Mais de 5 bilhões de pessoas poderão ter dificuldade de acesso à água em 2050, alertou hoje (5) a Organização Mundial de Meteorologia (OMM).

Em 2018, já eram 3,6 bilhões que não tinham acesso suficiente à água por pelo menos um mês, segundo novo relatório da organização. 

A OMM insistiu ainda no fato de, nos últimos 20 anos, o armazenamento de água no solo ter diminuído um centímetro por ano, tendo em conta a superfície, o subsolo, mas também a umidade do solo, neve e o gelo.

As perdas mais significativas ocorrem na Antártica e na Groenlândia, mas “muitas áreas densamente povoadas, localizadas em latitudes mais baixas, estão sofrendo perdas significativas em lugares que geralmente fornecem abastecimento de água”, disse a OMM.

Essas perdas têm “consequências importantes para a segurança hídrica”, destacou a organização, sobretudo porque “a água doce utilizável e disponível representa apenas 0,5% da água presente na Terra”.

Ao mesmo tempo, os riscos relacionados à água aumentaram nas últimas duas décadas.

Desde 2000, o número de desastres relacionados às inundações aumentou em 134%, em comparação com as duas décadas anteriores, mas o número e a duração das secas também aumentaram 29% no mesmo período.

A maioria das mortes e danos econômicos causados pelas inundações ocorre na Ásia e a maioria dos problemas provocados pela seca, na África.

Para a OMM, é essencial investir tanto em sistemas que permitam melhor gestão dos recursos quanto em sistemas de alerta precoce.

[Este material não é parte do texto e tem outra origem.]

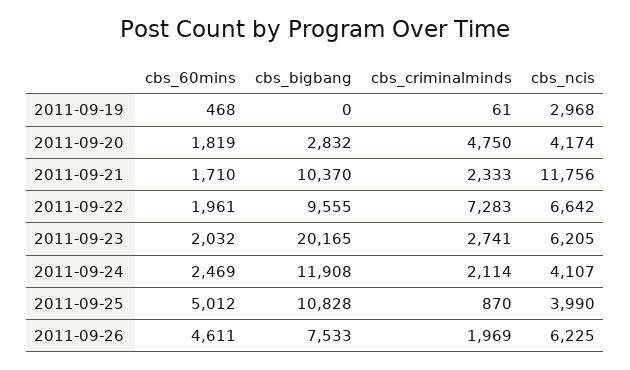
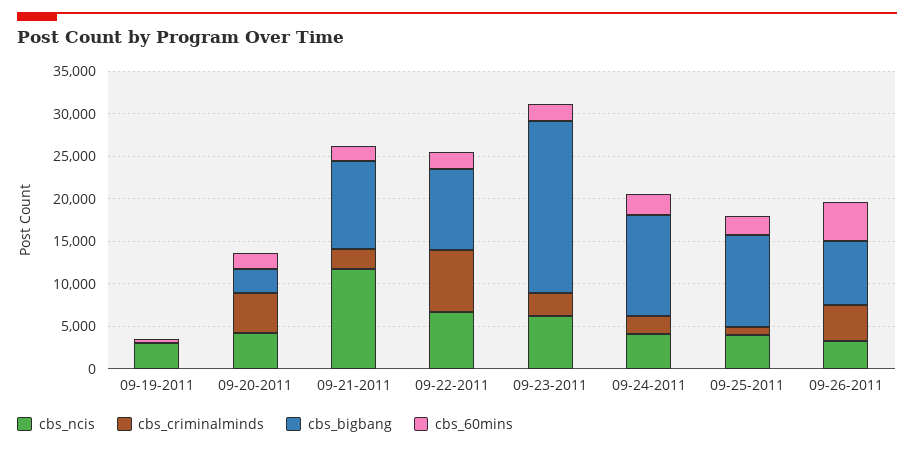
  {
    "cbs_60mins": {
      "2011-09-19": 468,
      "2011-09-20": 1819,
      "2011-09-21": 1710,
      "2011-09-22": 1961,
      "2011-09-23": 2032,
      "2011-09-24": 2469,
-     "2011-09-25": 5012,
+     "2011-09-25": 2000,
      "2011-09-26": 4611
    },
    "cbs_bigbang": {
      "2011-09-19": 0,
      "2011-09-20": 2832,
      "2011-09-21": 10370,
      "2011-09-22": 9555,
      "2011-09-23": 20165,
      "2011-09-24": 11908,
      "2011-09-25": 10828,
      "2011-09-26": 7533
    },
    "cbs_criminalminds": {
      "2011-09-19": 61,
      "2011-09-20": 4750,
      "2011-09-21": 2333,
      "2011-09-22": 7283,
      "2011-09-23": 2741,
      "2011-09-24": 2114,
      "2011-09-25": 870,
-     "2011-09-26": 1969
+     "2011-09-26": 4000
    },
    "cbs_ncis": {
      "2011-09-19": 2968,
      "2011-09-20": 4174,
      "2011-09-21": 11756,
      "2011-09-22": 6642,
      "2011-09-23": 6205,
      "2011-09-24": 4107,
      "2011-09-25": 3990,
-     "2011-09-26": 6225
+     "2011-09-26": 3000
    }
  }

“Esses serviços, sistemas e investimentos ainda não são suficientes”, observou a organização.

Cerca de 60% dos serviços meteorológicos e hídricos nacionais – responsáveis pelo fornecimento de informações e alertas às autoridades e ao público em geral – “não dispõem de toda a capacidade necessária para prestar serviços climáticos ao setor das águas”.

A organização afirmou que em cerca de 40% dos países-membros “não há coleta de dados sobre as variáveis hídricas básicas” e em “67% deles não há dados hídricos disponíveis”.

Os sistemas de previsão e de alerta para a seca são inexistentes ou inadequados em pouco mais da metade dos países. Em um terço dos países-membros, os sistemas de previsão e alerta para enchentes de rios também são inexistentes ou inadequados.